[Items taken from a data source]
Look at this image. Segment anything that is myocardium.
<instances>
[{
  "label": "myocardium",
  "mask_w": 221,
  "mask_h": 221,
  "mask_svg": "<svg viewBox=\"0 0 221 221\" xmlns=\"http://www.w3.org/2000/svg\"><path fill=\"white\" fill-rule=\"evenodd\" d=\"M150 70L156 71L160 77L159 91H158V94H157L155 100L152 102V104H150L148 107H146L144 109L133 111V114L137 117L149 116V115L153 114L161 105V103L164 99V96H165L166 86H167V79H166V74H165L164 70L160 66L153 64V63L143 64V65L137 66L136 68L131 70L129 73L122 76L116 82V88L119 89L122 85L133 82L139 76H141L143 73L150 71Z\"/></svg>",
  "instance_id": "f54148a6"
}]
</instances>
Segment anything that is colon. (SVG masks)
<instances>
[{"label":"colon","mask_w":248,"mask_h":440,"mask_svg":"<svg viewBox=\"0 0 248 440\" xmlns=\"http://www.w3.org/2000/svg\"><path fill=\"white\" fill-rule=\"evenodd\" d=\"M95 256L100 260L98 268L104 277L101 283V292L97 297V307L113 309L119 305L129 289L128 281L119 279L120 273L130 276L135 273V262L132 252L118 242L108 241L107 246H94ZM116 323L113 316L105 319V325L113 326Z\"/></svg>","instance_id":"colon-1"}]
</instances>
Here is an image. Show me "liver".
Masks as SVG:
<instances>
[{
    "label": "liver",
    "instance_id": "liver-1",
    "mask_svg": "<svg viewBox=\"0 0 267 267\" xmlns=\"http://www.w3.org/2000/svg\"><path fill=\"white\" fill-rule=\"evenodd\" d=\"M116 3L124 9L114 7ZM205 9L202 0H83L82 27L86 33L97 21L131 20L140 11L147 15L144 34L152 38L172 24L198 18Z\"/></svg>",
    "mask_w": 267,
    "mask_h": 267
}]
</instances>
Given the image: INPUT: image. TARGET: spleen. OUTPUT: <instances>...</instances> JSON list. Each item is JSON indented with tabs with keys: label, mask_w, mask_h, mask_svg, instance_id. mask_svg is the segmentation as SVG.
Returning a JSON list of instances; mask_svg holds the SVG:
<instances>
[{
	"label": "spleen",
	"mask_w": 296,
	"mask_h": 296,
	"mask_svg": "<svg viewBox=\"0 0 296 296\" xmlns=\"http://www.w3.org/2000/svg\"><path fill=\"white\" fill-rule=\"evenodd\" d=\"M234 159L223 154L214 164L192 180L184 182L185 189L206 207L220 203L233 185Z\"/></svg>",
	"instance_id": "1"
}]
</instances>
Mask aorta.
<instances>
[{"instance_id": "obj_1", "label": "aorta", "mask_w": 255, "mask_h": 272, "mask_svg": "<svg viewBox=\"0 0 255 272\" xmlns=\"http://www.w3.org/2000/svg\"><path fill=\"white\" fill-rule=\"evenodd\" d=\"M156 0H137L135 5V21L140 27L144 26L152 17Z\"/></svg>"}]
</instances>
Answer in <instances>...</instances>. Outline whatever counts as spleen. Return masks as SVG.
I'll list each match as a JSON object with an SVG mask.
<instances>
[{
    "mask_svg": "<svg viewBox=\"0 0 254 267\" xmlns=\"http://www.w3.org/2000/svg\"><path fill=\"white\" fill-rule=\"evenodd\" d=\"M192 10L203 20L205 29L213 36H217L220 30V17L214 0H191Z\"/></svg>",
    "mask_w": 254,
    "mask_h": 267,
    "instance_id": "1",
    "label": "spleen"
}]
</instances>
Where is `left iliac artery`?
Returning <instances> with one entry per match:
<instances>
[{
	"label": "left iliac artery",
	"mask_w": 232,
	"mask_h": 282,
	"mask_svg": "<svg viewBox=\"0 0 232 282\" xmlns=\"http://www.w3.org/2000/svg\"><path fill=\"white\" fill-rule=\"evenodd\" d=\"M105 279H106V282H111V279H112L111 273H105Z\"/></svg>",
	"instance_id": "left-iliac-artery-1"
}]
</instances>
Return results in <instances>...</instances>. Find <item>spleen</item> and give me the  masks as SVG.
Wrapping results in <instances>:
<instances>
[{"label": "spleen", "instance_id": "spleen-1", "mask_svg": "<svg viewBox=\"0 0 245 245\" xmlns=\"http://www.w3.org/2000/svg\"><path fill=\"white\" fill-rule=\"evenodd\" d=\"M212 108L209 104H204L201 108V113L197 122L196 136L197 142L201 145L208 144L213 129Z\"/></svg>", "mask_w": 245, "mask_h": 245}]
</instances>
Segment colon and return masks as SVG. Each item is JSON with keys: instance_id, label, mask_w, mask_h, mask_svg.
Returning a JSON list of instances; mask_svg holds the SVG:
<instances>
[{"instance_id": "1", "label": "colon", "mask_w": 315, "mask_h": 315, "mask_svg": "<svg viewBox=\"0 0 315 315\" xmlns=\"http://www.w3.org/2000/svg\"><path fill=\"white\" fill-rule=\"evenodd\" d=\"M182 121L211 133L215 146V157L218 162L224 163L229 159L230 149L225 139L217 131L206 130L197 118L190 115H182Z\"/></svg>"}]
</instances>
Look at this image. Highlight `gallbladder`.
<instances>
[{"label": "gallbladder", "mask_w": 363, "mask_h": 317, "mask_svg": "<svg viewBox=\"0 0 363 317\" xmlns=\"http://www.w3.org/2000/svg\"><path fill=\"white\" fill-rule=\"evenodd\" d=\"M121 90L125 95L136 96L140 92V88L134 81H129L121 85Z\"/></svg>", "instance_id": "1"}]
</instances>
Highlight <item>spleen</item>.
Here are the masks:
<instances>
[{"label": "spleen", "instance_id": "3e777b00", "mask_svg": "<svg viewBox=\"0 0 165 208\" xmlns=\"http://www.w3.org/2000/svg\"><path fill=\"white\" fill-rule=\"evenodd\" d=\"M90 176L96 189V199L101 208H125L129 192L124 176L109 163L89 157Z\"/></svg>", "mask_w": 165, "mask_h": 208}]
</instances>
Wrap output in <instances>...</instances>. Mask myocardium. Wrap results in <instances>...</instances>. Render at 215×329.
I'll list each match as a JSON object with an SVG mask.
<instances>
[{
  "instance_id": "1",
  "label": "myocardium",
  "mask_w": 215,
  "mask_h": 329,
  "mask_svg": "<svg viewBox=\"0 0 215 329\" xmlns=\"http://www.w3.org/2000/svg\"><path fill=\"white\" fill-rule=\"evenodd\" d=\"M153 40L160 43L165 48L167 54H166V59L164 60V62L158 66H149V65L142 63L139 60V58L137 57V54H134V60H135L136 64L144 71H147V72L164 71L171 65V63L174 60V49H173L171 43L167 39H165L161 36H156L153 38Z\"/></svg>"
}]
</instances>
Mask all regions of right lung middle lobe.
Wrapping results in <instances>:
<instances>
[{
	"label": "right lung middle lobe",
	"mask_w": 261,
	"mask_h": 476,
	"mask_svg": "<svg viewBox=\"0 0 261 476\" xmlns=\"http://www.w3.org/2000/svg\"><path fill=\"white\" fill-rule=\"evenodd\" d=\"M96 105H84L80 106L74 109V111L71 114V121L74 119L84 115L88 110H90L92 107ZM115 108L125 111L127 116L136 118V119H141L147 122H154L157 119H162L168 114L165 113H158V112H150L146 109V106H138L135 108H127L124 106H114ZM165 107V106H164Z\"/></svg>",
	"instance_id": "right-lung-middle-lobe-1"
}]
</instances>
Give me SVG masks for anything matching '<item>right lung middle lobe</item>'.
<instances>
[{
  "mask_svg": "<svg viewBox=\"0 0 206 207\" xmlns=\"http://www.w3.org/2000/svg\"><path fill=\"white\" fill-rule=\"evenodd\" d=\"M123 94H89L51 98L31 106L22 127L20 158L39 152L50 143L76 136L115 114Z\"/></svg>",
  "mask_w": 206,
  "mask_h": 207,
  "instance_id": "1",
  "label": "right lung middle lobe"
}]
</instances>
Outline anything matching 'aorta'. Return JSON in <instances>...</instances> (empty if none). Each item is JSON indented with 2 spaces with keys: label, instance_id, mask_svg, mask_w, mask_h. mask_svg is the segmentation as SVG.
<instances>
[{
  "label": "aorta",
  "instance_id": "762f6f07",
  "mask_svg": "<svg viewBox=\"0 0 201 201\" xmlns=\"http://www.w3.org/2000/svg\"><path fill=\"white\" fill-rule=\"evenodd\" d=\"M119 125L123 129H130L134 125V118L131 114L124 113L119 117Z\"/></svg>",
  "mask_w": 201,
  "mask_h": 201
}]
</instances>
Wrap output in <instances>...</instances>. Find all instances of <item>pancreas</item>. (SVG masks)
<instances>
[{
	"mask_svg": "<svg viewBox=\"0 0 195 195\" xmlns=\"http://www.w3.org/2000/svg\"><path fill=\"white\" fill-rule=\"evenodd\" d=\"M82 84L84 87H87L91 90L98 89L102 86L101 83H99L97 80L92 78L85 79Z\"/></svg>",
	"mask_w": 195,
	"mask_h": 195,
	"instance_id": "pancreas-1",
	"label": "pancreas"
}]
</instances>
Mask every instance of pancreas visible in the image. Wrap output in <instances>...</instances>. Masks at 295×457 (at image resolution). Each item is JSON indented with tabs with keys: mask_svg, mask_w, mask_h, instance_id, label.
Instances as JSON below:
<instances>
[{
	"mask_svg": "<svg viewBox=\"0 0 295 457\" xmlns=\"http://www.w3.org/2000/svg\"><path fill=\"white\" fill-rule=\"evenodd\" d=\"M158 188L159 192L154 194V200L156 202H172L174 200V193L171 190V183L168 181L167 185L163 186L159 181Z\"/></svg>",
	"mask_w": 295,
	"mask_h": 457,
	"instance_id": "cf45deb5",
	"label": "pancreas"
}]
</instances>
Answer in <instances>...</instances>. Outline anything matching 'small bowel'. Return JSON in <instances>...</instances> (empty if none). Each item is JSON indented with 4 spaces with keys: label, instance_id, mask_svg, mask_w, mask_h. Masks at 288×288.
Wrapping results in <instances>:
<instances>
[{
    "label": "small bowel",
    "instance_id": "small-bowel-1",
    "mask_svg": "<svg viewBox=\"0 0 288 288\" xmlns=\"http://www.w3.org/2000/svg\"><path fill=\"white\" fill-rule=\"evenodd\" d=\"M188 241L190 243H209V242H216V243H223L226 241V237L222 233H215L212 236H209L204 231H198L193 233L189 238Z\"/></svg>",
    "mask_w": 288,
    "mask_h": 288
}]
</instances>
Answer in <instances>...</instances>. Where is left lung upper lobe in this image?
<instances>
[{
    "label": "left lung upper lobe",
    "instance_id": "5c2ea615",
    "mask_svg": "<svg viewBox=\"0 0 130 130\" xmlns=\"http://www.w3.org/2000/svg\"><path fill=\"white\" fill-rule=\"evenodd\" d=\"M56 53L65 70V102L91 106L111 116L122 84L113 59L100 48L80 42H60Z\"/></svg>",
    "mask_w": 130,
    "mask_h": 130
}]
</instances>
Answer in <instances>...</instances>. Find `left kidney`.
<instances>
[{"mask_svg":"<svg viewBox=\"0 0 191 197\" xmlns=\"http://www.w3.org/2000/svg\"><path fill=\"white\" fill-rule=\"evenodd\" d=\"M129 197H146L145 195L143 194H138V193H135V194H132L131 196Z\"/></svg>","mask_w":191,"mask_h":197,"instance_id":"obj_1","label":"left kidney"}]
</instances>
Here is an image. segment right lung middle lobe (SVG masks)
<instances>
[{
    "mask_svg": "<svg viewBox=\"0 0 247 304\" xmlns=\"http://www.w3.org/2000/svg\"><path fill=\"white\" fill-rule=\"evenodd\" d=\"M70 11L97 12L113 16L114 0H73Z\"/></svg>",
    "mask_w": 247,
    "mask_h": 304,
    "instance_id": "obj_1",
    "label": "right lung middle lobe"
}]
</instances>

## Exercise details
How many lines of the records contain the string "spaces"? Reply with the number alone.

## Solution for this task
2